As House Democrats suspended their sit-in over gun violence Thursday, U.S. Rep. Steve Cohen called the 25-hour protest “a great day for America” and denounced “crazy, looney tweets” from pro-gun “nuts,” reports Michael Collins.

“What a great opportunity for Democrats to come together and show unity on an issue of such importance as saving lives,” the Memphis Democrat said in a fiery speech from the House floor, about 30 minutes before the sit-in ended. Democrats have vowed to restart it when the House returns from its July 4 recess.

Cohen said the gun-control measures Democrats are seeking — to expand background checks and prevent suspected terrorists from buying guns — are “low-hanging fruit,” and Congress should be working to ban assault rifles and high-capacity magazines.

Yet, he said, a lot of gun owners have taken to social media to argue they need assault weapons “to defend themselves from their country.”

“They’re nuts,” he said.

U.S. Rep. Jim Cooper, a Nashville Democrat who also participated in the sit-in, said House members should be allowed to vote on issues of concern to the public.

“Making sure that terrorists can’t easily get their hands on guns is a no-brainer, and we should vote on it,” Cooper said. “We should not shirk our responsibilities to the country on any of the important issues of the day.”

…Cooper said that while the “no-fly” list is not perfect, “it has been good enough to keep airplanes from exploding over the U.S. since 9/11.”

“I am exploring ways to get a better list, and I am open to all good ideas,” he said. “But the legitimate problems with today’s no-fly list are solvable, such as by adding due process protections. The key point is that Congress should be working on these issues, not ducking them. We should be solving the problem of identifying terrorists, not giving up.”

Nashville approves unisex restrooms for businesses

Nashville businesses with single-toilet restrooms are no longer required to have one facility specifically for women and another just for men, reports The Tennessean.

---+---

Brief 1 =>
Rewrite part of the news text, beginning at the words "Nashville businesses with" and stopping after "reports The Tennessean.", with "single-toilet restrooms" replaced by "single-stall restrooms".
Brief 2 =>
Name every person the news text mentions by name.
Brief 3 =>
For each statement, say whether it agrees with the news text, and quote the words that decide it: (a) The sit-in lasted 25 hours. (b) Cooper said the no-fly list is perfect. (c) Democrats vowed to restart the sit-in after the July 4 recess.
The entries after this point are taken from a different source.

---+---

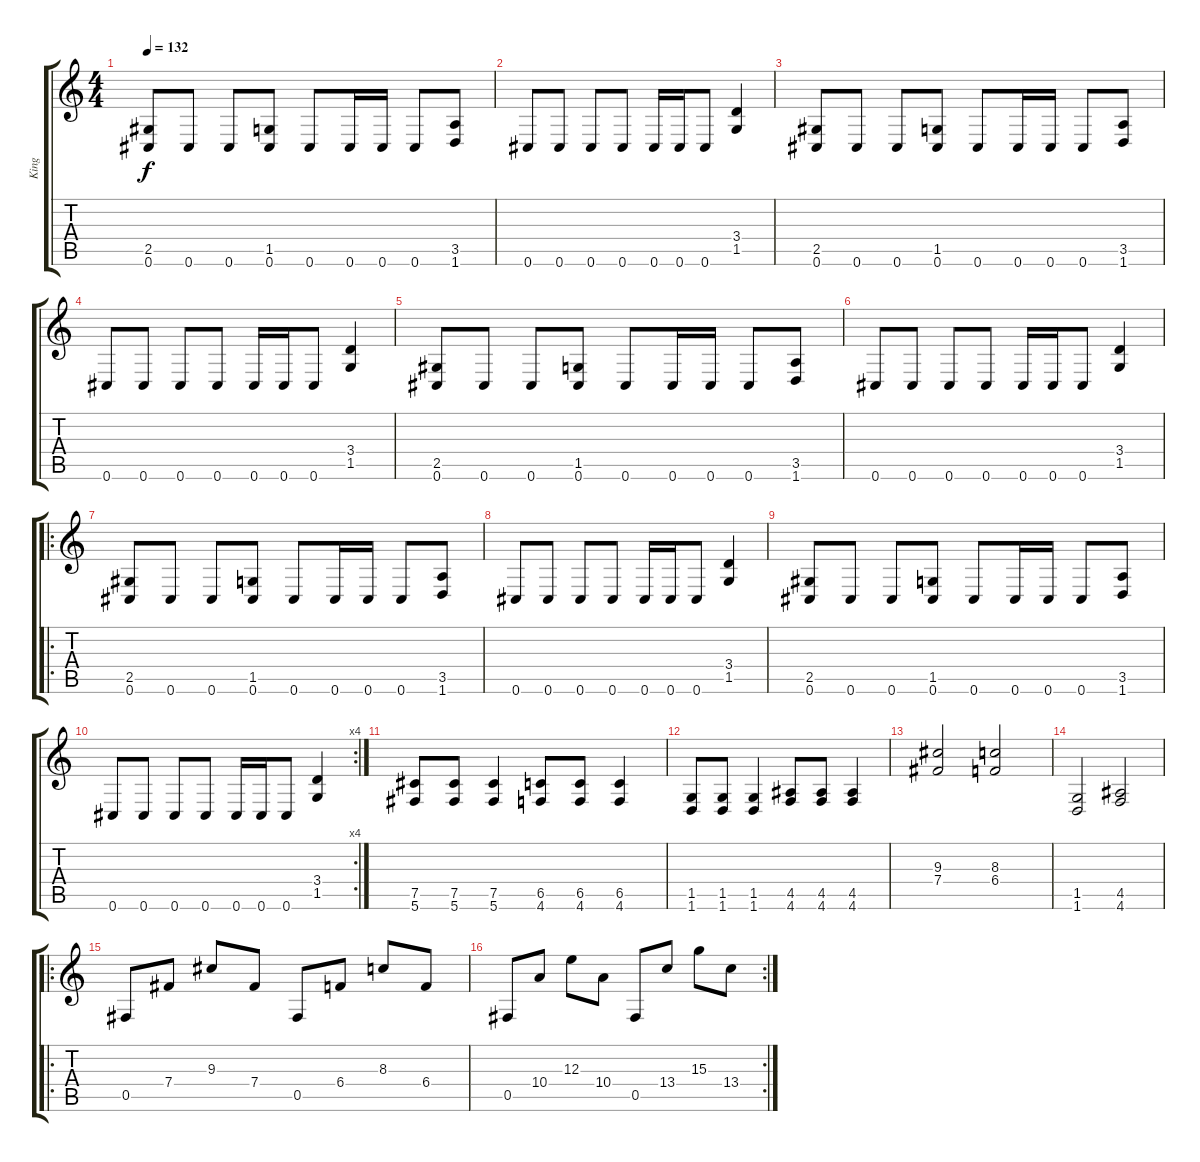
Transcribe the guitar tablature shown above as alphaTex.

\track ("King" "King") {instrument overdrivenguitar}
\staff {score tabs}
\tuning (Db4 Ab3 E3 B2 Gb2 Db2) {hide}
\ts (4 4)
\tempo 132
\clef g2
\ks c
(2.5 0.6).8{dy f} 0.6.8 0.6.8 (1.5 0.6).8 0.6.8 0.6.16 0.6.16 0.6.8 (3.5 1.6).8 |
0.6.8 0.6.8 0.6.8 0.6.8 0.6.16 0.6.16 0.6.8 (3.4 1.5).4 |
(2.5 0.6).8 0.6.8 0.6.8 (1.5 0.6).8 0.6.8 0.6.16 0.6.16 0.6.8 (3.5 1.6).8 |
0.6.8 0.6.8 0.6.8 0.6.8 0.6.16 0.6.16 0.6.8 (3.4 1.5).4 |
(2.5 0.6).8 0.6.8 0.6.8 (1.5 0.6).8 0.6.8 0.6.16 0.6.16 0.6.8 (3.5 1.6).8 |
0.6.8 0.6.8 0.6.8 0.6.8 0.6.16 0.6.16 0.6.8 (3.4 1.5).4 |
\ro
(2.5 0.6).8 0.6.8 0.6.8 (1.5 0.6).8 0.6.8 0.6.16 0.6.16 0.6.8 (3.5 1.6).8 |
0.6.8 0.6.8 0.6.8 0.6.8 0.6.16 0.6.16 0.6.8 (3.4 1.5).4 |
(2.5 0.6).8 0.6.8 0.6.8 (1.5 0.6).8 0.6.8 0.6.16 0.6.16 0.6.8 (3.5 1.6).8 |
\rc 4
0.6.8 0.6.8 0.6.8 0.6.8 0.6.16 0.6.16 0.6.8 (3.4 1.5).4 |
(7.5 5.6).8 (7.5 5.6).8 (7.5 5.6).4 (6.5 4.6).8 (6.5 4.6).8 (6.5 4.6).4 |
(1.5 1.6).8 (1.5 1.6).8 (1.5 1.6).4 (4.5 4.6).8 (4.5 4.6).8 (4.5 4.6).4 |
(9.3 7.4).2 (8.3 6.4).2 |
(1.5 1.6).2 (4.5 4.6).2 |
\ro
0.5.8 7.4.8 9.3.8 7.4.8 0.5.8 6.4.8 8.3.8 6.4.8 |
\rc 2
0.5.8 10.4.8 12.3.8 10.4.8 0.5.8 13.4.8 15.3.8 13.4.8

---+---

Full output 1 =>
Nashville businesses with single-stall restrooms are no longer required to have one facility specifically for women and another just for men, reports The Tennessean.

Full output 2 =>
Steve Cohen, Michael Collins, Jim Cooper

Full output 3 =>
(a) Yes: "the 25-hour protest"
(b) No: "while the “no-fly” list is not perfect"
(c) Yes: "Democrats have vowed to restart it when the House returns from its July 4 recess."